Is there a way to provide probability to numpy.random.uniform?

Question

I am currently using the numpy.random.uniform function to generate random decimals within a certain range.

x = np.random.uniform(-5, 5, (1, 2))

However, I want to add a probability for a certain random value to occur. I know the np.random.choicefunction has it, but I want to produce decimals, not whole numbers. Is there a way to generate random decimals and give them probabilities?

Answer 1

If I understand your question correctly, you still want a uniform distribution for most numbers, but you want to specify that a single or a few specific values have a n% chance to be chosen?

You still can use np.random.choice to accomplish this, but instead of using the values directly, you use those values to do something else.

Here is an example, lets say you wanted to have a uniform distribution, but n% chance that two specific values occur, lets say the distribution is [0.0,1.0) and the biased values 0.4435 and 0.89943, each with a 45% chance of occurring, and the otherwise normally distributed numbers have a 10% chance of occurring.

What you can do is make a choice of which "distribution" you use with a certain percentage using np.random.choice, 10% uniform 45% 0.4435, and 45% 0.89943 here is some code as an example:

import numpy as np
from enum import Enum


class DistributionChoice(Enum):
    Uniform = 0
    SpecialNumberA = 1  # 0.4435
    SpecialNumberB = 2  # 0.89943


def biased_uniform_distribution():
    choices = [DistributionChoice.Uniform, DistributionChoice.SpecialNumberA, DistributionChoice.SpecialNumberB]
    x = np.random.choice(choices, 1, p=[0.10, 0.45, 0.45])
    #could use dictionary instead, but for simplicity sake, I'm using if statements.
    if x == DistributionChoice.Uniform:
        return np.random.uniform(0.0, 1.0)
    elif x == DistributionChoice.SpecialNumberA:
        return 0.4435
    elif x == DistributionChoice.SpecialNumberB:
        return 0.89943


def main(iterations):
    for i in range(iterations):
        print(biased_uniform_distribution())


if __name__ == "__main__":
    main(100)

#results
0.4435
0.89943
0.5710925183758643
0.4435
0.4435
0.4435
0.4435
0.89943
0.89943
0.4435
0.89943
0.4435
0.5630141728887013
0.4435
0.89943
0.4435
0.89943
0.4435
0.4435
0.4435
0.89943
0.6302538459279832
0.89943
0.89943
0.4435
0.89943
0.89943
0.89943
0.4435
0.89943
0.89943
0.4435
0.09930005052912882
0.6756077455792501
0.89943
0.4435
0.15741601499964686
0.89943
0.89943
0.4435
0.89943
0.4435
0.4435
0.89943
0.89943
0.89943
0.89943
0.89943
0.89943
0.4435
0.4435
0.4435
0.89943
0.4435
0.89943
0.4435
0.89943
0.4435
0.89943
0.4435
0.89943
0.4435
0.4435
0.4435
0.89943
0.18955612016599943
0.89943
0.89943
0.89943
0.4435
0.4435
0.89943
0.7906889281625666
0.89943
0.89943
0.89943
0.89943
0.4435
0.89943
0.8019438261248141
0.4435
0.4435
0.89943
0.89943
0.4435
0.89943
0.4435
0.4435
0.89943
0.4435
0.89943
0.7575394533526174
0.89943
0.8283037670107836
0.5164249955320006
0.4435
0.5558117404002264
0.89943
0.89943
0.4435

Now one issue with this is that technically, there is a chance that these numbers could also show up in the same distribution.

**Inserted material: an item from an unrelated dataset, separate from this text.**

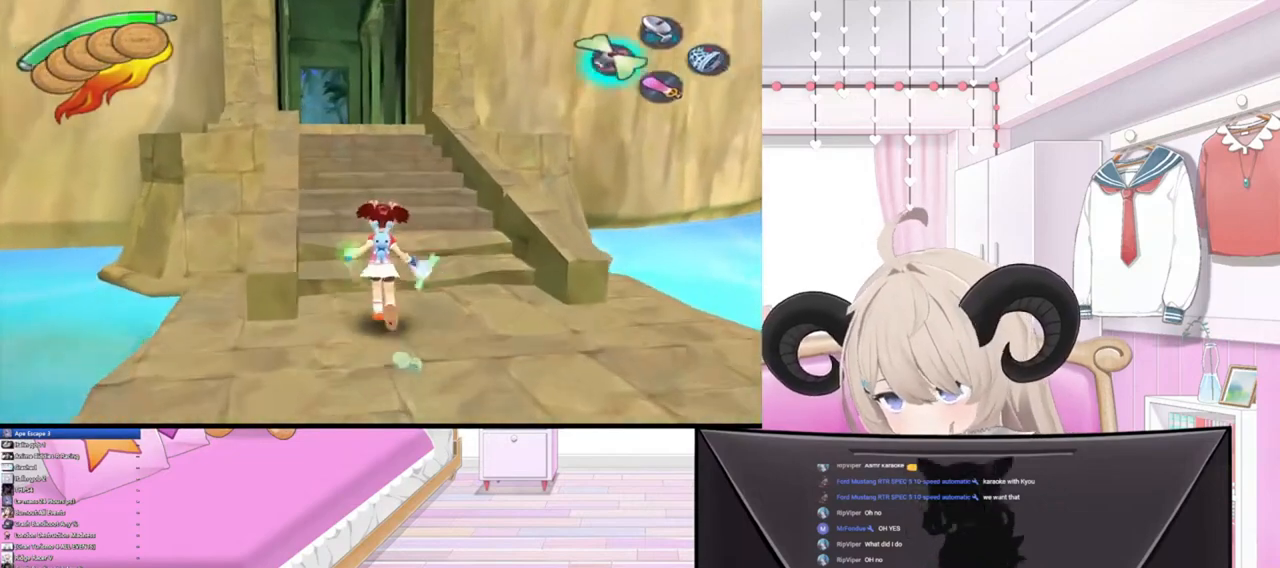
Gameplay with a controller (PlayStation layout); each line is a JSON object with the inputs held at the frame after it. "events" lists button and stick changes between this image and that frame as [ms after this image, input, new state], when the widget could be followed in between.
{"buttons": [], "left_stick": "up", "right_stick": "up", "events": [[133, "TRIANGLE", "up"], [300, "right_stick", "up"]]}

You can probably ignore this, in a actual real number system, there is a 1/infinity chance that any particular number shows up. In reality, double precision numbers do not have infinite resolution, so given enough time a number will show up again, but it is such a small probability that we can pretty much ignore it.

If you really wanted to remove this extremely minor issue, you would need to take more probabilities. One for each of the numbers you want to bias, and one for each exclusive range between your biased numbers (so that do not include that number).